Case study
GaadiGuru
A car super app, taken from Figma prototype to deployed product.
The problem
Owning a car means juggling a dozen disconnected things: maintenance, health checks, finding a mechanic, and eventually buying or selling. GaadiGuru pulls them into one place. I built it solo, from a Figma prototype to a live product, with car health monitoring and a marketplace under one roof.
Architecture
A TypeScript and Next.js 14 frontend (about 95% TS) renders listings server-side and talks to Supabase for data, auth, and realtime updates. Reusable components and dynamic routing keep the flows consistent, and the UI shifts based on the signed-in user's role.
Key decisions & trade-offs
- Next.js 14 with server-side rendering. Listings render on the server for a fast first paint and better SEO, instead of a client-only SPA that greets you with spinners.
- Supabase over a hand-rolled backend.

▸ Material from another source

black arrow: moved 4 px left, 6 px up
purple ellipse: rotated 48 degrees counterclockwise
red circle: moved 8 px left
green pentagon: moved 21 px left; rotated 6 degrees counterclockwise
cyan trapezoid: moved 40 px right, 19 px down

Postgres, auth, and realtime out of the box let me ship the whole thing solo and spend my time on the product, not the plumbing.

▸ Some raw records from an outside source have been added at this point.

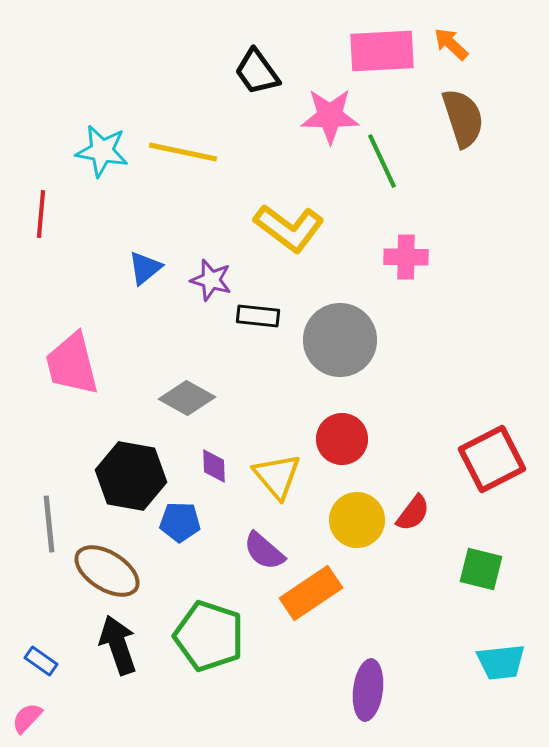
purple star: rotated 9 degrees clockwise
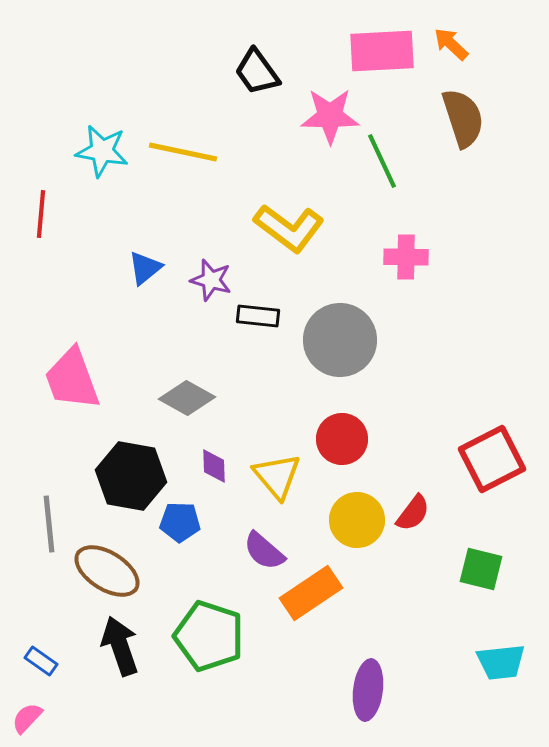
pink trapezoid: moved 15 px down; rotated 6 degrees counterclockwise
black arrow: moved 2 px right, 1 px down
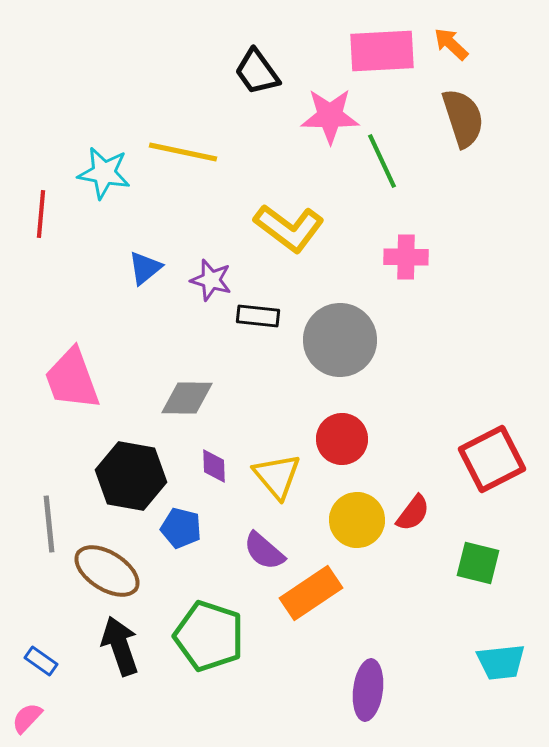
cyan star: moved 2 px right, 22 px down
gray diamond: rotated 28 degrees counterclockwise
blue pentagon: moved 1 px right, 6 px down; rotated 12 degrees clockwise
green square: moved 3 px left, 6 px up
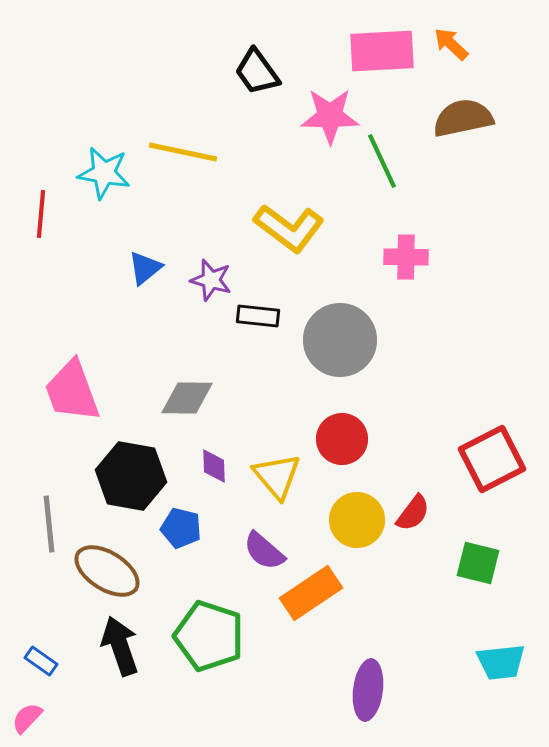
brown semicircle: rotated 84 degrees counterclockwise
pink trapezoid: moved 12 px down
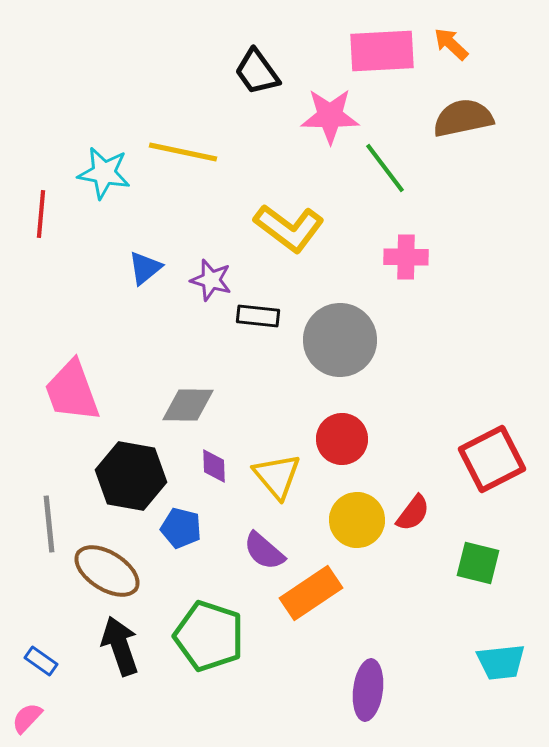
green line: moved 3 px right, 7 px down; rotated 12 degrees counterclockwise
gray diamond: moved 1 px right, 7 px down
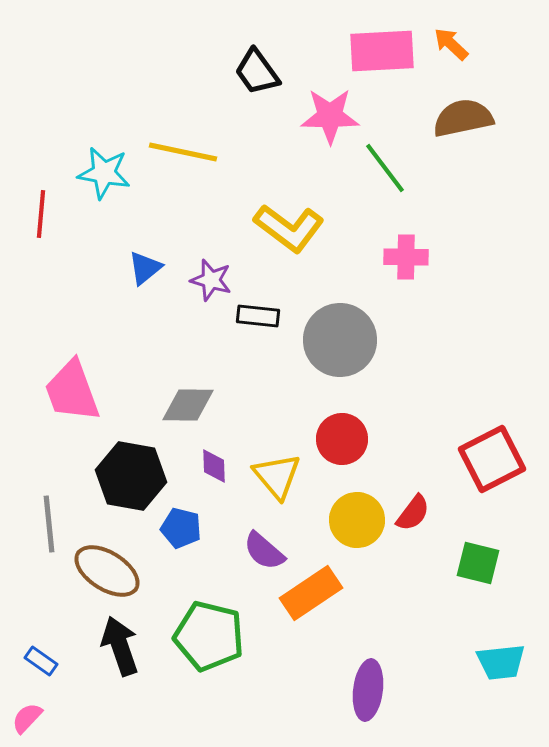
green pentagon: rotated 4 degrees counterclockwise
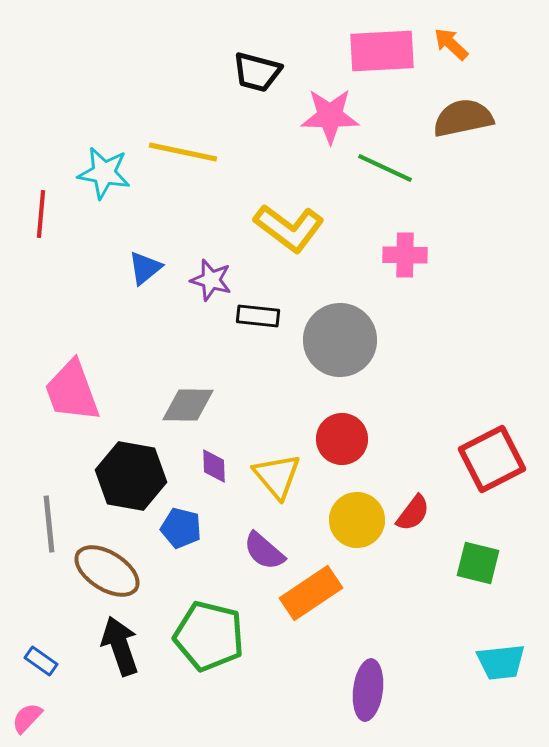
black trapezoid: rotated 39 degrees counterclockwise
green line: rotated 28 degrees counterclockwise
pink cross: moved 1 px left, 2 px up
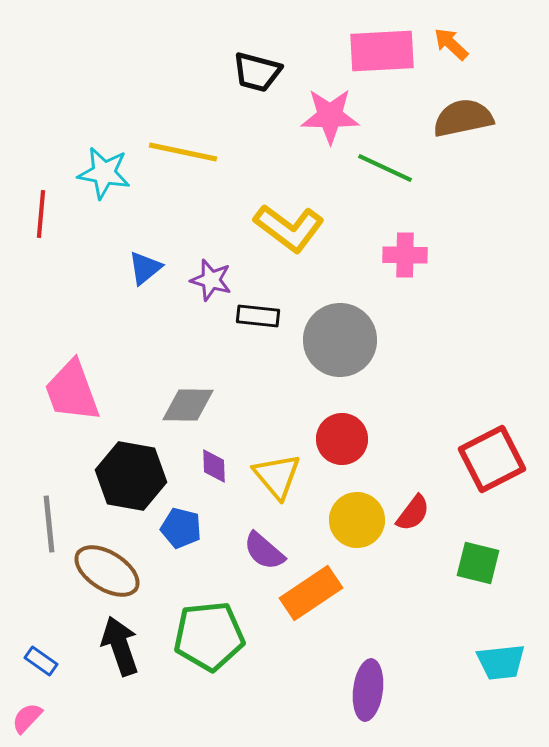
green pentagon: rotated 20 degrees counterclockwise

- Roles enforced at the database, not just the UI. What a user can see and do is gated by their role through Supabase row-level security, so hiding a button isn't the only thing standing between someone and data they shouldn't touch. The trade-off: every new feature means thinking through its access policy up front, which is slower than just shipping a screen.
The hardest part
Row-level security failing quietly. When an RLS policy is even slightly off, Supabase doesn't throw an error, it just hands back an empty list, so the page looks like it loaded fine with no data and nothing in the console to explain why. The fix was to stop guessing and test the policies directly against a known user and role, then tighten them until the right rows showed up for the right people and stayed invisible to everyone else.
Outcome
- Live at gaadiguru.vercel.app.
- Shipped end to end solo, Figma to deployed, on a roughly 95% TypeScript codebase with reusable components.
What I'd do next
Add booking and payments so the marketplace actually closes the loop, give service providers their own dashboard, and put tests around the critical flows before piling on more features.